It’s 4 a.m. and I’m lying in bed, wide awake. It’s not the heat or the cold or even my snoring husband keeping me awake. I’ve been rowing, so I’m hungry. Again. I already got up at midnight for a snack but the hunger pangs have struck again. This time I’m too famished to sleep but too tired to do anything about it.
There’s something about rowing – and it’s not just as simple as the number of calories burned – that makes you hungrier than any other sport I’ve come across. Even cross country skiing, which I tried last year, didn’t make me as ravenous as a session on the water or the erg.
I don’t normally have to think too much about it; I just eat more than I used to in my former, non-rowing, life. The problems arise when I find myself in the company of Ordinary People. Especially if they’re providing the food. One look at the miserable portion on the plate and I know I’m in for a late night attack of the munchies.
Girls’ nights are the worst. Even the obligatory tiny cupcake or brownie wheeled out at the end doesn’t make up for the Lilliputian amounts of food on offer. I literally have to stand guard over the dips at the beginning to make sure I can get through the evening without my stomach rumbling.
If this sounds familiar, the chances are you’re a rower, too. Asking around, I discover that I’m far from alone in needing a ridiculous amount of food just to keep me alive.
“Two different colleagues told me last week that I eat ‘like a man'”, says one (female) rower.

────────────────────

> WRITTEN EXERCISE 1
Answer these questions about the piece on rowing and hunger, one answer per line:
(a) At what hour is the writer lying in bed, wide awake?
(b) Which sport, tried last year, did not make the writer as ravenous as rowing?
(c) What did two different colleagues tell one female rower last week?
> WRITTEN EXERCISE 2
Pick up the piece on rowing and hunger after its final sentence and write the next few paragraphs.

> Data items
────────────────────

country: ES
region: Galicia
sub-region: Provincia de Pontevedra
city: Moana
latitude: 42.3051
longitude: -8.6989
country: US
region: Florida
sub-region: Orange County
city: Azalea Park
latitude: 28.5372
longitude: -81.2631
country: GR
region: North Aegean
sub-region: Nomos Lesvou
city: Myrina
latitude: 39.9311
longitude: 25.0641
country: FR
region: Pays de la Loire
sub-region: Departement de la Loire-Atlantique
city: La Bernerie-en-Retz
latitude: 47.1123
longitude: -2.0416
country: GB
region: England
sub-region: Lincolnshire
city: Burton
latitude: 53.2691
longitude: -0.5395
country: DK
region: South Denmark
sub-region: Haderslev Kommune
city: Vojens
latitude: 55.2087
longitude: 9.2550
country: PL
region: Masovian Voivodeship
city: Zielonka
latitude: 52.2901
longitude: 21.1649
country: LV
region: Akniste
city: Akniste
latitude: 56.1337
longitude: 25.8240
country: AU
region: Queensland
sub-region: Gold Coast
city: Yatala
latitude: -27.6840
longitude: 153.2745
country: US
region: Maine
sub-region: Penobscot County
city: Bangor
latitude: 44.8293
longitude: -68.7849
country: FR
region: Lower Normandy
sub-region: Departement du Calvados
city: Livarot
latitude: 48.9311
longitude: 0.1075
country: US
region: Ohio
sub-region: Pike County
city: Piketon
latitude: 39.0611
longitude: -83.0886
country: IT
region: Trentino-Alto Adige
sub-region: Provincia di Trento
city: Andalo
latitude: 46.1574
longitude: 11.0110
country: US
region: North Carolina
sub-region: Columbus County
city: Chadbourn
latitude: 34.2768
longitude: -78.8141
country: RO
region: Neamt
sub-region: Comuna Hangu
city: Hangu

────────────────────

> EXERCISE RESPONSE 1
(a) 4 a.m.
(b) Cross country skiing
(c) That she eats "like a man"

> EXERCISE RESPONSE 2
Others tell tales of second and even third breakfasts on rowing days. There’s talk of giant pots of porridge, huge plates of pasta, eggs, sausages, muffins, toast, crumpets, smoothies and, of course, the obligatory malt loaf. Oh yes, we rowers like our food.
Special contempt is reserved for what one rowing friend calls her “rice cake-eating colleagues”. Clearly, thin slices of polystyrene don’t cut it in the rowing world. We need real food, and lots of it.
I could say more on the subject, but all this talk of food has made me hungry again (and since I’m rowing tomorrow morning I need to stock up on the calories). I’m off for a snack. Or three.
One of the problems of these hunger pangs is leaving the sport. After tearing a hamstring, I put on half a stone a year during my 6 year absence from rowing. Returning from the wilderness, I lost the weight fairly quickly despite using a gym regularly beforehand.
I think I’m the only person I know who has a significantly smaller waistline than I did ten years ago.
Interesting post! I enjoyed it. I’ve never tried rowing, but
my experience on a rowing machine in the Gym+ watching
Steve Redgrave train, show me its very painful physically!
Keep on eating enough!
I do find if I have a week off – say if I’m ill or injured – I have to be really careful not to eat my usual amounts or I end up looking distinctly lardy!
I’ve found I have never lost weight with rowing training. Typical I find a sport I enjoy and its the only one where its hard to lose weight with.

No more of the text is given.